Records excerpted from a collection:
● ● ● ● ●

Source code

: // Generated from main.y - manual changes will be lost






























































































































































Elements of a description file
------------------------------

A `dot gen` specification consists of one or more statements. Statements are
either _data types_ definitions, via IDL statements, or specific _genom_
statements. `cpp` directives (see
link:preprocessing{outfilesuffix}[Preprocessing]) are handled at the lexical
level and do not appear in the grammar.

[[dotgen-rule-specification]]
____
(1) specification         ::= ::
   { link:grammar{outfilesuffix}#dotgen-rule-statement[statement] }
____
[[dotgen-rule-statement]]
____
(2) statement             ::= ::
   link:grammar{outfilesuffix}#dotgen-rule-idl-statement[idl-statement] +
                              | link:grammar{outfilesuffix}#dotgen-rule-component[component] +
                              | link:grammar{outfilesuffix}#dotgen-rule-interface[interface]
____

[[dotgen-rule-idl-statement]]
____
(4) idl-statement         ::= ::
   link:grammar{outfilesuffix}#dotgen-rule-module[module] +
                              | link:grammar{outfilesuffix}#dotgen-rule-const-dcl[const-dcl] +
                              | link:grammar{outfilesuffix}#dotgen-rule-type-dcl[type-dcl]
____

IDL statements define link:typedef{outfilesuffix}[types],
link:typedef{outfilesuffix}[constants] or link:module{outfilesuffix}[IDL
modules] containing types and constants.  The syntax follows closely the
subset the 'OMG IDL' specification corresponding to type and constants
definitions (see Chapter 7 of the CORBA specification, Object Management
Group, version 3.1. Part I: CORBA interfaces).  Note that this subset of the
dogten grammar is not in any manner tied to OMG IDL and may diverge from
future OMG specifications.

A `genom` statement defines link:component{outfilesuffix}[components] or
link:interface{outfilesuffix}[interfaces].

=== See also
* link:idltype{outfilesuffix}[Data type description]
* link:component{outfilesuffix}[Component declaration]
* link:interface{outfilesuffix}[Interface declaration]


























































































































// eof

● ● ● ● ●

WHAT THE TASK REQUIRES
The answer must be all the lines above that hold the word "component".

OUTPUT OF THE TASK
                              | link:grammar{outfilesuffix}#dotgen-rule-component[component] +
A `genom` statement defines link:component{outfilesuffix}[components] or
* link:component{outfilesuffix}[Component declaration]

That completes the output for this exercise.